PREDICTION_SAVE_PATH = os.path.join(RESULTS_DIR, "predictions_example.csv")

# --- 2. Model & Data Parameters ---
NUM_CLASSES = 10
BATCH_SIZE = 64 # You can use a larger batch size for inference

# --- 3. Device Setup ---
device = torch.device("cuda:0" if torch.cuda.is_available() else "cpu")
print(f"Using device: {device}")

# Set random seeds for reproducibility
RANDOM_SEED = 42
random.seed(RANDOM_SEED)
np.random.seed(RANDOM_SEED)
torch.manual_seed(RANDOM_SEED)
if torch.cuda.is_available():
    torch.cuda.manual_seed_all(RANDOM_SEED)



Using device: cuda:0


### Helper Functions & Classes

In [3]:
def ResNet18(num_classes):
    """Initializes the ResNet18 model structure."""
    res18 = models.resnet18(weights=None)
    num_ftrs = res18.fc.in_features
    res18.fc = nn.Linear(num_ftrs, num_classes)
    return res18

def load_model_and_transform(model_path, stats_path, num_classes, device):
    """Loads the model and the normalization transform from separate files."""
    with open(stats_path, 'r') as f:
        norm_stats = json.load(f)
    mean_loaded = norm_stats['mean']
    std_loaded = norm_stats['std']
    
    print("Loaded normalization stats:")
    print(f" - Mean: {mean_loaded}")
    print(f" - Std: {std_loaded}")
    
    model = ResNet18(num_classes).to(device)
    model.load_state_dict(torch.load(model_path, map_location=device))
    model.eval() # Set model to evaluation mode
    
    inference_transform = transforms.Compose([
        transforms.ToTensor(),
        transforms.Normalize(mean=mean_loaded, std=std_loaded)
    ])
    
    return model, inference_transform

class PredictionDataset(Dataset):
    """Custom Dataset for loading data for prediction."""
    def __init__(self, root_dir, csv_path, transform=None):
        self.root_dir = root_dir
        self.df = pd.read_csv(csv_path, header=None, names=["Path", "Label"])
        self.transform = transform

    def __len__(self):
        return len(self.df)

    def __getitem__(self, index):
        row = self.df.iloc[index]
        img_path_relative = row["Path"]
        label_str = row["Label"] # We'll keep the string label for the final CSV
        
        img_path_full = os.path.join(self.root_dir, img_path_relative)
        image = Image.open(img_path_full).convert("RGB")
        
        if self.transform:
            image = self.transform(image)
            
        return image, label_str, img_path_full

### Load the Model and Data

In [4]:
# 1. Load the trained model and the corresponding data transform
print("--- Loading Model and Normalization Stats ---")
model, inference_transform = load_model_and_transform(MODEL_PATH, STATS_PATH, NUM_CLASSES, device)

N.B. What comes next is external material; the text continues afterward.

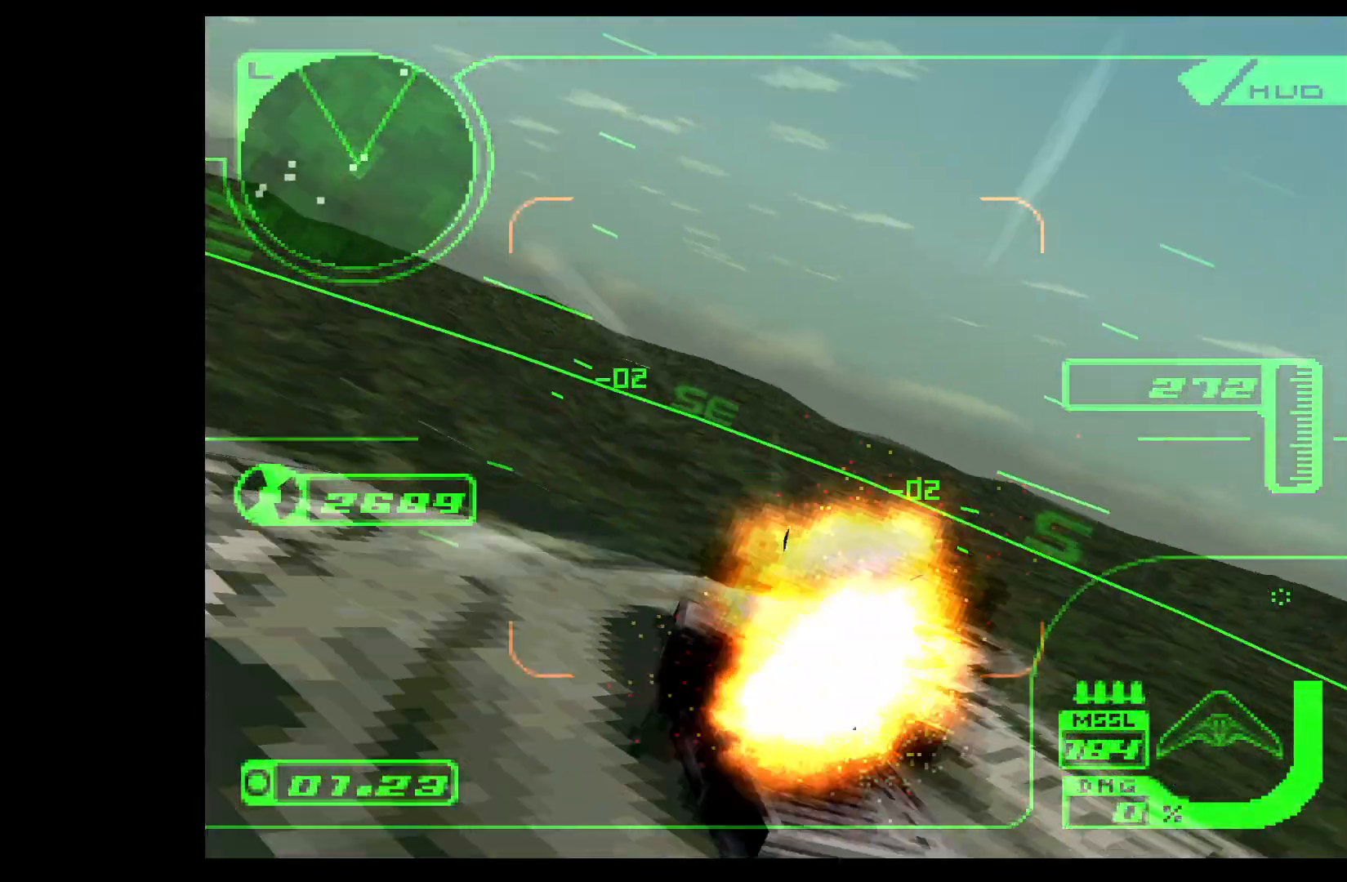
{"buttons": ["SQUARE", "R1"], "left_stick": "center", "events": [[117, "left_stick", "right"], [217, "left_stick", "down"], [300, "left_stick", "center"], [350, "SQUARE", "down"]]}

# 2. Create the test set Dataset and DataLoader
print("\n--- Loading Test Data ---")
test_dataset = PredictionDataset(
    root_dir=ROOT_DIR,
    csv_path=TEST_CSV_PATH,
    transform=inference_transform
)
test_dataloader = DataLoader(
    dataset=test_dataset,
    batch_size=BATCH_SIZE,
    shuffle=False, # No need to shuffle for prediction
    num_workers=4
)
print(f"Found {len(test_dataset)} samples in the test set.")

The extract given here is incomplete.